I was in 4th or 5th grade playing basketball at some field trip summer camp thing my entire class went on.
We picked up a game with some black kids our age from some other school. My middle name starts with N and my friends were obviously saying my name ( I go by my middle name) during the game. I used to be pretty good at basketball, so the black kids during game starting calling me "nigga n******". I grew up in white suburbia and we looked at each other not knowing how to react, but it was fine. We had a good time and the kids were nice. Nothing mean, nothing bad about it all.
So after that, it became something that lasted all the way to now. 25 years later. The handful of times a year that I see my childhood friends, someone might bring call me nigga N.
No one says it over and over. It's not a part of our vocabulary. No one says nigga at all outside of this one very specific context.
The point is context. I work and live in Manhattan now and I hear it all the time on the subway. Not too often by people who aren't black, but usually it's other minorities. I can't remember the last time I heard a white guy saying it in person. Doesn't really happen in New York. Although there are some wannabe thug Indians that I personally know that say it all the time. Shit makes no sense.
People are becoming more aware now, but what do you expect when it's a word with so much behind it in terms of how black people have been treated in America, yet at the same time it's a word that is said over and over and over in popular music. You grow up listening to rap from the late 80s and early 90s like I did and it's a word you heard constantly. It's the same now and some people are going to pick up on that because of course people repeat what they hear in the media they consume.

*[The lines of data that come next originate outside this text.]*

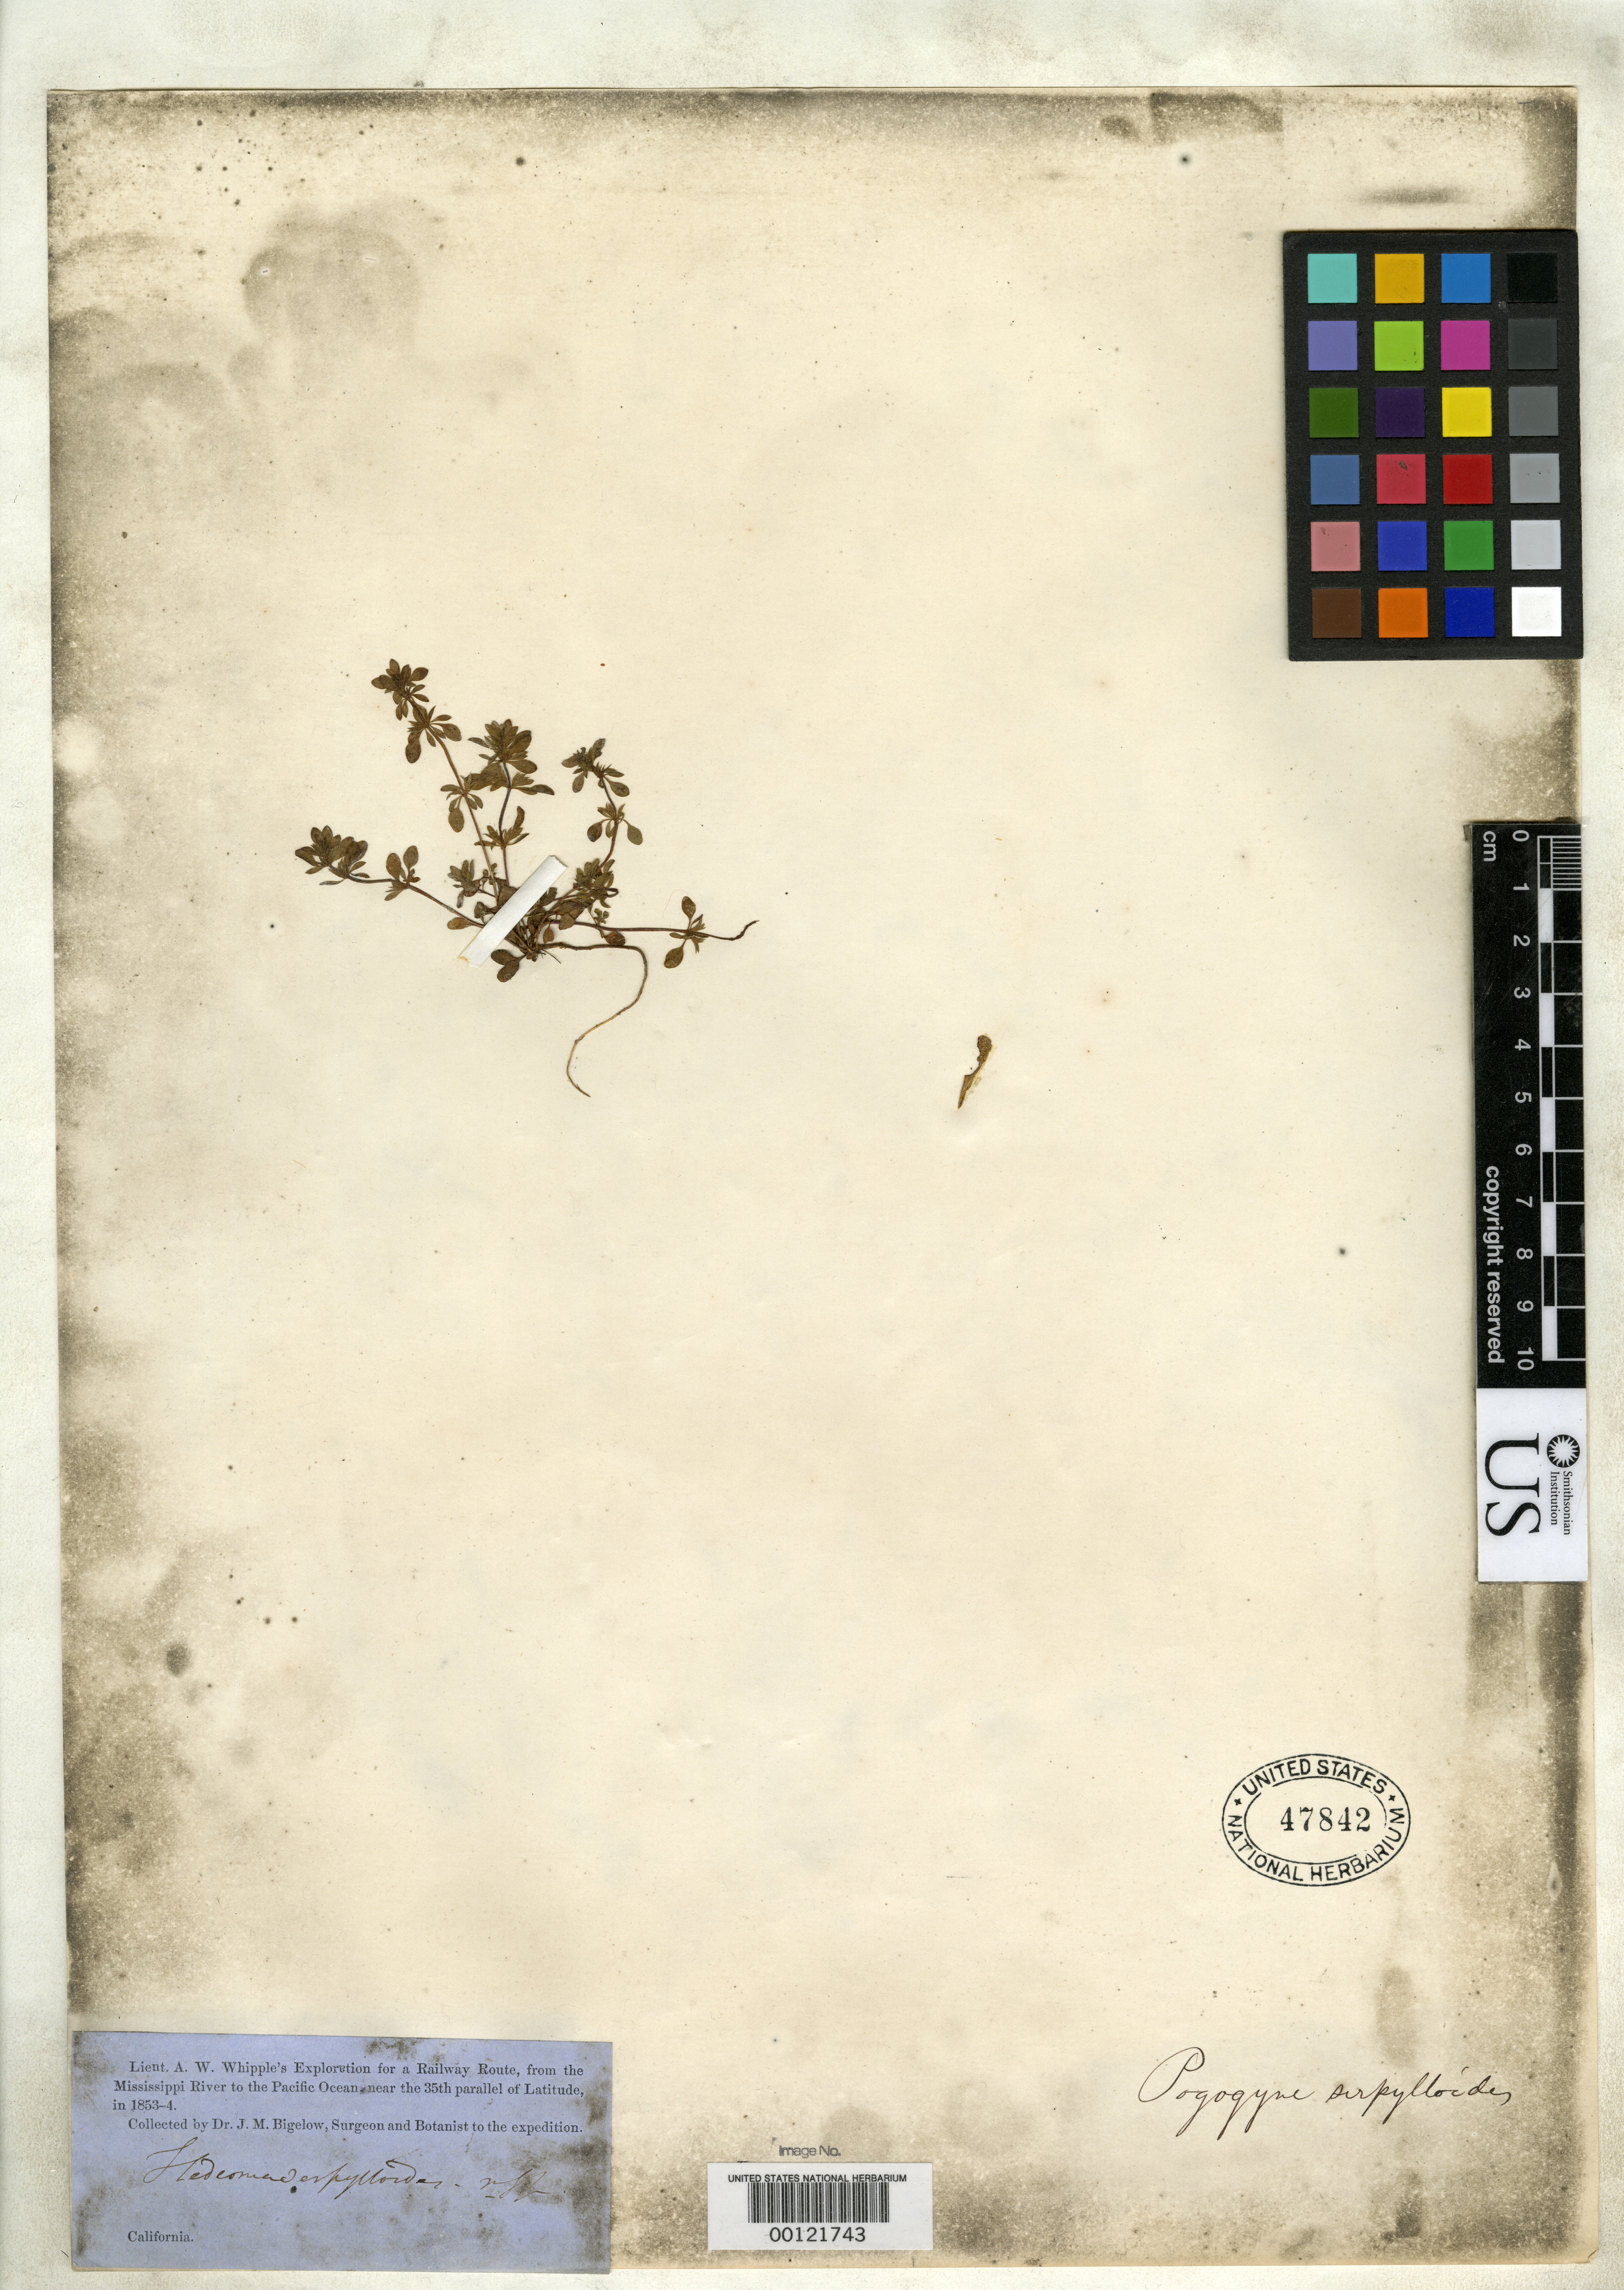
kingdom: Plantae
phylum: Tracheophyta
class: Magnoliopsida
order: Lamiales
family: Lamiaceae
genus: Hedeoma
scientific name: Hedeoma serpylloides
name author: Torr.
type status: Isotype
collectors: J. M. Bigelow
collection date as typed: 1854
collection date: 1854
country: United States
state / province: California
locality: Martinez.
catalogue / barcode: US 47842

A lot of it is also about where people come from. Don't expect people from a poor socioeconomic background to raise themselves up to whatever moral high ground you are looking down from. For the most part, people are a product of their environment. You can't point your fingers and say "oh this person shouldn't be saying this word" when you can't understand why they are saying it to begin with. Spend a regular amount of time in Harlem at 125th even just at the subway station that transfers the 4,5, and 6 and you will hear it pretty much constantly and while usually it's black people, a lot of times it's Hispanic people as well because all their peers are speaking and using the same vocabulary.
Everyone here wants to make everything so fucking black and white. It's not. It almost never is.